I am a rising second-year Hispanic medical student who aspires to work for frontline communities, or those communities likely to experience climate impacts first and worst in the wake of future climate disasters. Puerto Rico is a frontline community, but it did not become one in a vacuum. As future health care providers, it is our responsibility to learn how our patients arrive at our clinics before moving forward with a plan of care; it is up to us to learn the biological, sociological and psychological roots of our patients’ ailments. The above research on Puerto Rico is my attempt at better understanding a frontline community I hope to serve in the future.

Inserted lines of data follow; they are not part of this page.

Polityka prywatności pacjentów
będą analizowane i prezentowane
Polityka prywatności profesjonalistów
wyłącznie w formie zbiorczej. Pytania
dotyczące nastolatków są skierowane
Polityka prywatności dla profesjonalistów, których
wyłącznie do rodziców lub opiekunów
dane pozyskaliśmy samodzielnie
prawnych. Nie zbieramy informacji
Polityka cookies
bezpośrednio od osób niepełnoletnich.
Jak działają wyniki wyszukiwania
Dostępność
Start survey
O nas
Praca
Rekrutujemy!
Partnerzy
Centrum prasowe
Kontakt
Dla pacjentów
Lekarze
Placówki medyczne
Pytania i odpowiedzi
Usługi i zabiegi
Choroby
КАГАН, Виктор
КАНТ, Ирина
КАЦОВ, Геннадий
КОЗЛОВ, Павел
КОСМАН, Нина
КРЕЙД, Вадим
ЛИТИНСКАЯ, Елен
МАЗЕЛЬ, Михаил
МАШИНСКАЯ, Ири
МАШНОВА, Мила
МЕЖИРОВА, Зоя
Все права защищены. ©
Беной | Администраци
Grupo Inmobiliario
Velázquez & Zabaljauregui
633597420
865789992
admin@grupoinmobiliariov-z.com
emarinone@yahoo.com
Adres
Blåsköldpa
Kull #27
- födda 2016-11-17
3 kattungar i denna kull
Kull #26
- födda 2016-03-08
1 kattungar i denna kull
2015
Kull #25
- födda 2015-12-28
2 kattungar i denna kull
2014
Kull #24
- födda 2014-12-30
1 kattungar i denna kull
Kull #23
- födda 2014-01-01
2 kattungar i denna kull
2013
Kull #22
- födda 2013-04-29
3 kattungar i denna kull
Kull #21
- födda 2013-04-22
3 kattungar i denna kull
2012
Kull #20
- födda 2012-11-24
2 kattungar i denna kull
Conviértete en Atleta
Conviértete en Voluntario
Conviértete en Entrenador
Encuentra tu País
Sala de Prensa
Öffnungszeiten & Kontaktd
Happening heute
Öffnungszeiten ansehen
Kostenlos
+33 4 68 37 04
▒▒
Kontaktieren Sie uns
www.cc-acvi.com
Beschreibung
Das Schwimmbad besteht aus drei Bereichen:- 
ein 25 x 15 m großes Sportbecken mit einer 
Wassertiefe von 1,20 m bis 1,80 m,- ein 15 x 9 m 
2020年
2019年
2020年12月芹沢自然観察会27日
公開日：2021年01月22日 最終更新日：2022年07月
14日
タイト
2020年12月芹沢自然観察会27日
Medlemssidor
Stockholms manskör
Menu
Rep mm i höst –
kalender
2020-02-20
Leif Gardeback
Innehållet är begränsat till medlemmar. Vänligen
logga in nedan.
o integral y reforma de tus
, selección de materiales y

I am presently leading a delegation to San Juan, Puerto Rico with Fossil Free PCUSA, a grassroots organization calling on the Presbyterian Church USA to divest from the fossil fuel industry as the American Medical Association did in June 2018. One of our co-planners on the island, Michelle Muñiz-Vega of Presbyterian Disaster Assistance, shares, “It is our hope that delegation members better understand our cultural context, therefore harnessing the ability to identify methods of advocacy around topics like our island environment, societal colonialism, etc. while also developing a direct connection with the leadership in el Presbiterio de San Juan. In short, this delegation will give us the platform to amplify the struggles of the Puerto Rican people, within and apart from climate change natural disasters.”
In a forthcoming piece, I will share about the delegation and its further impact on my worldview as a future physician. I will also elaborate on the coexisting roles of lament and hope in achieving health care justice for frontline communities like Puerto Rico. Until then, I encourage anyone reading this to do the work of understanding our underserved patient populations, local or global. After all, the chief concern we try to address, like Puerto Rico’s health care crisis in the wake of Hurricane María, is only the most apparent and immediate manifestation of a more complex history, like that of empire and climate change.